The facts were these:
Late on a Wednesday afternoon in July, two twenty-something gals were strolling the streets of Ho Chi Minh City, trying not to get hit by a car. One of these gals was myself; the other was my friend of many years, M.
As tends to happen in the rainy season in Vietnam, the pale grey clouds overhead erupted into a burst of rain with no warning. Seeing a red and white sign with the word ‘Restaurant’ printed boldly in all capital letters, we ran toward it and ducked into the cafe, resolving to wait out the downpour over a glass of juice.

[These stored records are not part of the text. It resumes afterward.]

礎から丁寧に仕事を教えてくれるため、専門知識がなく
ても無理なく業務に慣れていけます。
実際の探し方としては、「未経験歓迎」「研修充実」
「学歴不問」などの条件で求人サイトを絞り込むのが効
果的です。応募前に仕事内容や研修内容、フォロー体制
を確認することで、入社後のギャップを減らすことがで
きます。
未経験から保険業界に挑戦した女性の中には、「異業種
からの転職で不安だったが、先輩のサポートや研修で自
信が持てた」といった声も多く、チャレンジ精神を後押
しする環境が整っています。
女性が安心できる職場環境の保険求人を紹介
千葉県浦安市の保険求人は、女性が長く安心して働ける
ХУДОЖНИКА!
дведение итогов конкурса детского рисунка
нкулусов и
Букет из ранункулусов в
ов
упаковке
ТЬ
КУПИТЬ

There was nothing immediately suspicious or unusual about this restaurant. There was an assortment of tables and chairs near the front window, a bar along the left side, and a hallway at the back, presumably leading to the washrooms. There was one other table occupied by a group of businessmen at the front by the window and about three servers, one male and two female. The waiter seated us near the bar and gave us menus to look over. I was facing the rear of the restaurant; M. was facing the window.
That is when we started noticing that something was off about this restaurant.
The menu had almost no food on it. There was a list of alcoholic and non-alcoholic beverages, a few snack items, and that was it. When the waiter came to take our order, he asked repeatedly what else we would like to order. He walked away with a puzzled look on his face to get us some orange juice.
“Those men haven’t stopped staring at us since we got here…” M. whispered to me once the waiter was out of earshot.
Now, being stared at is not an unusual phenomenon in a foreign country, but these men did not take their eyes off of us.
I started observing our surroundings a bit more closely. I saw a waitress disappear into one of the rooms along the hallway in the back, which I had assumed was the washroom. When one of the businessmen followed her in, I then noticed the sign on the door was not the ladies room symbol. It was marked ‘VIP’ #3.
“Umm… M., I think we are in a gentlemen’s establishment!” I whispered back to her.
Yup, “RESTAURANT” was a strip club!
The servers must have seen us make this realization because they burst out laughing while watching us from the back.
We were in such a hurry to get out of there that I didn’t look closely at my bill and put down a 1,000,000 dong note instead of a 100,000 (essentially paying $50 for a $5 charge).
The very honest and amused waiter chased me down the stairs and brought me all my change.
“Sure you don’t want anything else?” he said with a grin and a wink as he handed us the change.